Study material Start Marker
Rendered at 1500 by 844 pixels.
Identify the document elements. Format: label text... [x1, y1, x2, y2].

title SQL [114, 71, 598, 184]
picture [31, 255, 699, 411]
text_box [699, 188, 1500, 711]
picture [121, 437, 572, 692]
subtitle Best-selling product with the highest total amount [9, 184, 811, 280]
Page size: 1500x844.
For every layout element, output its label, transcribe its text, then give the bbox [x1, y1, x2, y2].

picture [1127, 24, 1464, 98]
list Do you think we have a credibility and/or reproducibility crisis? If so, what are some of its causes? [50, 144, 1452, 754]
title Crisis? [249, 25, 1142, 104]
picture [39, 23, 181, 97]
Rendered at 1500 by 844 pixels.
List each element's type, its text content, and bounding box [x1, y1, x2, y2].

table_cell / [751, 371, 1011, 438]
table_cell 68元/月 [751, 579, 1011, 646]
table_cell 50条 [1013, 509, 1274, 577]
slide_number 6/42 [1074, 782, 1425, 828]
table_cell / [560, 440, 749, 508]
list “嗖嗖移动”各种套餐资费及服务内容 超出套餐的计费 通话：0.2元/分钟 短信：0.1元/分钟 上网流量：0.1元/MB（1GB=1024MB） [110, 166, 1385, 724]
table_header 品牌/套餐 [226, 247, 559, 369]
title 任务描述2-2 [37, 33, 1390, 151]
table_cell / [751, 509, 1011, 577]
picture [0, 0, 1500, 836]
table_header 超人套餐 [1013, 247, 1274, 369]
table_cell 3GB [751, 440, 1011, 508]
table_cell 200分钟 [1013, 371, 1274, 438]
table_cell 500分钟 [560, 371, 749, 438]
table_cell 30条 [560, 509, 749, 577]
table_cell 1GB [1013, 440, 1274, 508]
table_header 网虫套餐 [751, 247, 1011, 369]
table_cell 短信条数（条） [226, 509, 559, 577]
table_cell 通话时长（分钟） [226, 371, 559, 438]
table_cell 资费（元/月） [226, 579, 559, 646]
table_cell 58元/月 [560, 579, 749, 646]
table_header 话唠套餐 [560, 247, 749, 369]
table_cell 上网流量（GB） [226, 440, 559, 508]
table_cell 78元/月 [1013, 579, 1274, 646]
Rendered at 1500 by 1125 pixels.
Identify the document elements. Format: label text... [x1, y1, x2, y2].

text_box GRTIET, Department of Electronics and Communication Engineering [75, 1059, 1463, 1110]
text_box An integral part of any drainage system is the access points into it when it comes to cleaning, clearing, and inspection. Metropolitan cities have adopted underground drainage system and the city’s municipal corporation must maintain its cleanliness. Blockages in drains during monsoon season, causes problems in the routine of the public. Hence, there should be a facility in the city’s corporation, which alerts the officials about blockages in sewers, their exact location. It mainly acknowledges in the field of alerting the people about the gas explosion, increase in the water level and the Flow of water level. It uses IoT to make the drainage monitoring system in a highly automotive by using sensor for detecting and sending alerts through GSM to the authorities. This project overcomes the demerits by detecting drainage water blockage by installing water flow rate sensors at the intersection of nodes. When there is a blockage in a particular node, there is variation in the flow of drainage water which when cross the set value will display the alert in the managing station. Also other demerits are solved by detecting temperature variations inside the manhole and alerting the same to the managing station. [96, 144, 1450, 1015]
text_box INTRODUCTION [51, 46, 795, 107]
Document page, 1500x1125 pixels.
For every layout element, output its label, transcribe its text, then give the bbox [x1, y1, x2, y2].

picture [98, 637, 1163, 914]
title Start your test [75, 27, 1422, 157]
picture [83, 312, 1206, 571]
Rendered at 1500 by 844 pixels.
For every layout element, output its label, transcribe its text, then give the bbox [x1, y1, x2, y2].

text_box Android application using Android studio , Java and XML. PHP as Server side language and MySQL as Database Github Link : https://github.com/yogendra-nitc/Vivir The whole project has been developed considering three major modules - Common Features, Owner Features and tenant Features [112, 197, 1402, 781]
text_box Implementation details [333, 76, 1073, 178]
Study material End Marker
- **What you need to do**: An exact copy of the listing above is what is wanted.

- **Expected answer**:
Rendered at 1500 by 844 pixels.
Identify the document elements. Format: label text... [x1, y1, x2, y2].

title SQL [114, 71, 598, 184]
picture [31, 255, 699, 411]
text_box [699, 188, 1500, 711]
picture [121, 437, 572, 692]
subtitle Best-selling product with the highest total amount [9, 184, 811, 280]
Page size: 1500x844.
For every layout element, output its label, transcribe its text, then give the bbox [x1, y1, x2, y2].

picture [1127, 24, 1464, 98]
list Do you think we have a credibility and/or reproducibility crisis? If so, what are some of its causes? [50, 144, 1452, 754]
title Crisis? [249, 25, 1142, 104]
picture [39, 23, 181, 97]
Rendered at 1500 by 844 pixels.
List each element's type, its text content, and bounding box [x1, y1, x2, y2].

table_cell / [751, 371, 1011, 438]
table_cell 68元/月 [751, 579, 1011, 646]
table_cell 50条 [1013, 509, 1274, 577]
slide_number 6/42 [1074, 782, 1425, 828]
table_cell / [560, 440, 749, 508]
list “嗖嗖移动”各种套餐资费及服务内容 超出套餐的计费 通话：0.2元/分钟 短信：0.1元/分钟 上网流量：0.1元/MB（1GB=1024MB） [110, 166, 1385, 724]
table_header 品牌/套餐 [226, 247, 559, 369]
title 任务描述2-2 [37, 33, 1390, 151]
table_cell / [751, 509, 1011, 577]
picture [0, 0, 1500, 836]
table_header 超人套餐 [1013, 247, 1274, 369]
table_cell 3GB [751, 440, 1011, 508]
table_cell 200分钟 [1013, 371, 1274, 438]
table_cell 500分钟 [560, 371, 749, 438]
table_cell 30条 [560, 509, 749, 577]
table_cell 1GB [1013, 440, 1274, 508]
table_header 网虫套餐 [751, 247, 1011, 369]
table_cell 短信条数（条） [226, 509, 559, 577]
table_cell 通话时长（分钟） [226, 371, 559, 438]
table_cell 资费（元/月） [226, 579, 559, 646]
table_cell 58元/月 [560, 579, 749, 646]
table_header 话唠套餐 [560, 247, 749, 369]
table_cell 上网流量（GB） [226, 440, 559, 508]
table_cell 78元/月 [1013, 579, 1274, 646]
Rendered at 1500 by 1125 pixels.
Identify the document elements. Format: label text... [x1, y1, x2, y2].

text_box GRTIET, Department of Electronics and Communication Engineering [75, 1059, 1463, 1110]
text_box An integral part of any drainage system is the access points into it when it comes to cleaning, clearing, and inspection. Metropolitan cities have adopted underground drainage system and the city’s municipal corporation must maintain its cleanliness. Blockages in drains during monsoon season, causes problems in the routine of the public. Hence, there should be a facility in the city’s corporation, which alerts the officials about blockages in sewers, their exact location. It mainly acknowledges in the field of alerting the people about the gas explosion, increase in the water level and the Flow of water level. It uses IoT to make the drainage monitoring system in a highly automotive by using sensor for detecting and sending alerts through GSM to the authorities. This project overcomes the demerits by detecting drainage water blockage by installing water flow rate sensors at the intersection of nodes. When there is a blockage in a particular node, there is variation in the flow of drainage water which when cross the set value will display the alert in the managing station. Also other demerits are solved by detecting temperature variations inside the manhole and alerting the same to the managing station. [96, 144, 1450, 1015]
text_box INTRODUCTION [51, 46, 795, 107]
Document page, 1500x1125 pixels.
For every layout element, output its label, transcribe its text, then give the bbox [x1, y1, x2, y2].

picture [98, 637, 1163, 914]
title Start your test [75, 27, 1422, 157]
picture [83, 312, 1206, 571]
Rendered at 1500 by 844 pixels.
For every layout element, output its label, transcribe its text, then give the bbox [x1, y1, x2, y2].

text_box Android application using Android studio , Java and XML. PHP as Server side language and MySQL as Database Github Link : https://github.com/yogendra-nitc/Vivir The whole project has been developed considering three major modules - Common Features, Owner Features and tenant Features [112, 197, 1402, 781]
text_box Implementation details [333, 76, 1073, 178]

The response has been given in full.